> WORK TO BE COMPLETED: Reproduce the rows below with "ARTICLES" replaced by "STORIES" and everything else unchanged. Omit the pictures from your answer.

[Opening GIVEN RECORDS section]

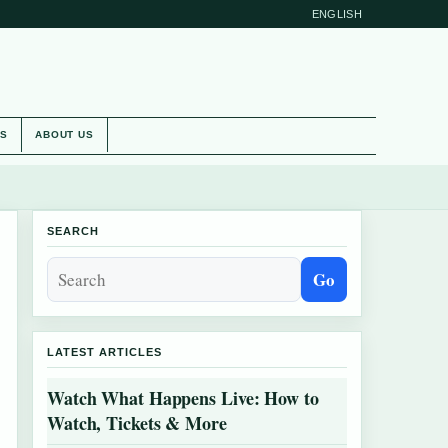
ENGLISH
ES
ABOUT US
SEARCH
Go
LATEST ARTICLES
Watch What Happens Live: How to
Watch, Tickets & More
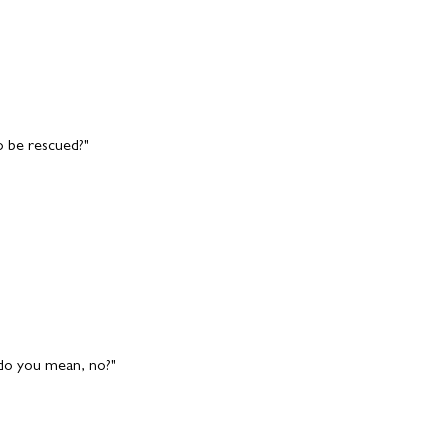
o be rescued?"
 do you mean, no?"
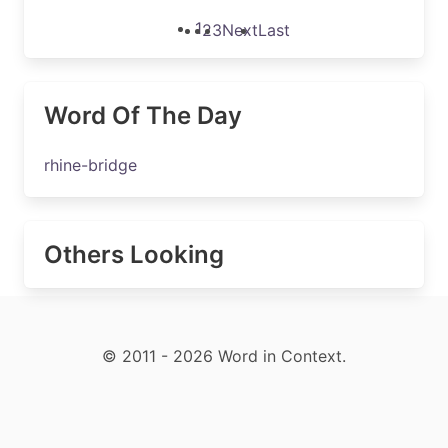
1
2
3
Next
Last
Word Of The Day
rhine-bridge
Others Looking
© 2011 - 2026 Word in Context.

[Closing GIVEN RECORDS section]

> RESPONSE TO THIS TASK:
ENGLISH
ES
ABOUT US
SEARCH
Go
LATEST STORIES
Watch What Happens Live: How to
Watch, Tickets & More
o be rescued?"
 do you mean, no?"
1
2
3
Next
Last
Word Of The Day
rhine-bridge
Others Looking
© 2011 - 2026 Word in Context.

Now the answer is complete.